NASCAR on Chicago city streets

Downtown San Diego might soon swap out its bike lanes for burnout marks and drift trails; the hum of rush hour could be drowned out by the thunder of V8-powered stock cars. According to a June 24 report from The Athletic, NASCAR is deep in communication with the city of San Diego to bring a full-blown street race to the heart of the city by 2026. And this wouldn’t be some cookie-cutter oval way out in the desert — this Cup Series race would carve its way through actual San Diego streets, flanked by palm trees, trolley tracks, beachfront views, and the city skyline.

Local business is stoked about the obvious perks — packed hotels, slammed bars and restaurants, and a mass tourism windfall — but others are seeing other, more unexpected wins in the mix.

First up: the potholes. The idea of NASCAR zipping through our cratered concrete has become its own joke online — and just maybe, the catalyst for change.

“If NASCAR will help to get our roads filled and repaved,” local racer Jerry Vee said, “then lets go!!”

Aaron Rigg added, “Maybe this will force the city of SD to actually fix our roads.”

The two’s sentiments are echoed by many people online.

Then there’s the cultural crossover.

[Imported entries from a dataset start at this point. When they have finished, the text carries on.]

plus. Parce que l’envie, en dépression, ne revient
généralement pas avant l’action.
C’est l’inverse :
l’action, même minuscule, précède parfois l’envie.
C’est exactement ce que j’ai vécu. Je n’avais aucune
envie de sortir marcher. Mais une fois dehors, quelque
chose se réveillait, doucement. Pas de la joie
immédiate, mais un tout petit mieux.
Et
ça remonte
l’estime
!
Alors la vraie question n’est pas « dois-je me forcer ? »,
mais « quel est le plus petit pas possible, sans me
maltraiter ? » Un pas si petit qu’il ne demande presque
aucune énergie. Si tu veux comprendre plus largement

Just south of the border, motorsport fans in Tijuana all the way to Ensenada are already revved up — many of them loyal to events like the Baja 1000, like-road racing, and hill-climb races. With a San Diego street race on the calendar, border traffic could spike not just for shopping and nightlife, but for a full-blown racing weekend. Think: tailgates, tire smoke, cerveza, and beach vibes.

“Make it official, route the course through SeaWorld and have it actually ‘jump the shark’ tank,” quipped Jim Langer of the Racing Beat company.

On a deeper level, the event could breathe new life into San Diego’s fading car culture. This city used to be a haven for hot rods, lowriders, import builds, and burnout meetups by the beach. But that energy has dwindled thanks to a combination of street takeover backlash, and California’s infamous smog restrictions. Legal places to race? Basically just Barona’s 1/8-mile strip. A NASCAR event in the heart of America’s Finest City could reignite that fire.

Not everyone is sold, though. Some hardcore NASCAR fans online are grumbling about the format. A street course, unlike a classic oval, doesn’t let fans watch the full race play out in front of them. You see the cars flash by, then wait. No panoramic view. No full lap drama.

But we have our phones and giant jumbotrons to watch the action; although it’s not the same.

Jeff Wilson offered a workaround: “If they want a decent course, just use the Del Mar Fairgrounds that they used for IMSA back in the late 80s. Plenty of parking, good access, good viewing areas … Avoid downtown.” That old-school layout was about 1.6 miles long — not an oval, but a winding, irregular course stitched into the fairgrounds’ existing paths and buildings with some seating areas having a great vantage point of most of the race.

As for the ripple effects? Expect some creative chaos — more temp jobs, racing-themed art pop-ups, NASCAR-inspired menus, and a sea of folks swapping board shorts and flip-flops for pit crew jackets and Richard Petty esque cowboy hats.

But in the end, it may just come down to dollars.

“NASCAR already spends around 7 million a year to run the Chicago street course,” said Barry Burritt, a diehard race fan. “I would imagine that San Diego would be no less than 10 million per year just because it’s California and California is a very expensive state that has higher wages.” That dollar figure could be a lot more, which would help boost our economy and fix the potholes — a checkered flag win-win.